Well, I chased a couple of false leads, then circled back to find out what is notable about wood mice, which is that they are known to not only navigate by the use of landmarks, but to organize their environments to place small objects around their environments in order to make navigation and orienting themselves across their large territories more effectively! So this mouse is probably irritably putting things back in place as an aid to its own memory of where everything is and where it can most effectively pilfer snacks, nest locations, or other useful mouse items within its environment. That is, the mouse wants a tidy shed for exactly the same reasons a human might want a tidy shed: so it can find things it's looking for when it wants to!

Wood mice, by the way, are human commensals and quite common in Europe and the British Isles, so this is in no way a refutation of the idea that this behavior might have influenced human folklore and ideas about house spirits or similar. Certainly wood mice, like any mouse, are unlikely to turn up a bowl of milk if there's one put out for it--although neither are house cats, which would certainly prey on them.
posted by sciatrix at 9:17 AM on January 8 [91 favorites]


All they've ever done for me is merrily shit all over every flat surface and occasionally die behind a heavy appliance and / or inside a plaster wall. To say I feel cheated would be putting it mildly.
posted by ryanshepard at 11:59 AM on January 8 [16 favorites]


And then there's my cat, knocking things away from sensible spots and disappearing them. I should get a mouse ...?
posted by Xere at 6:25 PM on January 8 [1 favorite]

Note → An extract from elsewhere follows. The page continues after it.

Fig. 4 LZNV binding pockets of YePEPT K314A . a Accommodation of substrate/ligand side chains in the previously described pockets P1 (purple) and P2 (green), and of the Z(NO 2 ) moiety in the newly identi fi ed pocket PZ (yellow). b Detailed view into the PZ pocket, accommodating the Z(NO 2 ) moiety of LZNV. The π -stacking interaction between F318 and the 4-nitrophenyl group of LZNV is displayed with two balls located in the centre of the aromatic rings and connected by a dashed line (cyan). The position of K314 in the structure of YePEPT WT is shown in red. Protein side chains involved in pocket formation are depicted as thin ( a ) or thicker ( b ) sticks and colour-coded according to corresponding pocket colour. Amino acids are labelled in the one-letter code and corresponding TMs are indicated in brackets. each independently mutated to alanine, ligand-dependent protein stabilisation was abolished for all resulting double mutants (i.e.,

And then there's my cat, knocking things away from sensible spots and disappearing them.

You thought the cat was just being perverse, but it was cleverly baiting OCD mice.
posted by ChurchHatesTucker at 8:22 AM on January 9 [5 favorites]


Love the tidying mouse video? Here are the greatest mice in art [Guardian / Archive]
posted by ellieBOA at 11:00 AM on January 9 [3 favorites]


Mod note: A bunch of mice helped us add this post and sciatrix's comment to the Best Of blog!
posted by Brandon Blatcher (staff) at 4:20 PM on January 9 [8 favorites]


What a delightful and whimsical way to contract hantavirus!

I laughed so hard reading this after reading the AAM hoarder story.
posted by jenfullmoon at 9:54 AM on January 10 [2 favorites]


I shared the same comment on my Tumblr, where a number of people have expressed similar thoughts to verbminx's musings about the origin of Brownie folklore. Someone commented that brownies would not stay in a home where there was a cat. I haven't been able to verify this elsewhere, but I thought I'd share the notion anyway.
posted by sciatrix at 11:29 AM on January 10 [3 favorites]


There's an old idea in Brownie folklore that you should leave out a dish of milk or cream to pay the Brownies for their work. If anything, I'd have thought that would attract cats to the tidied areas, and so keep mice away.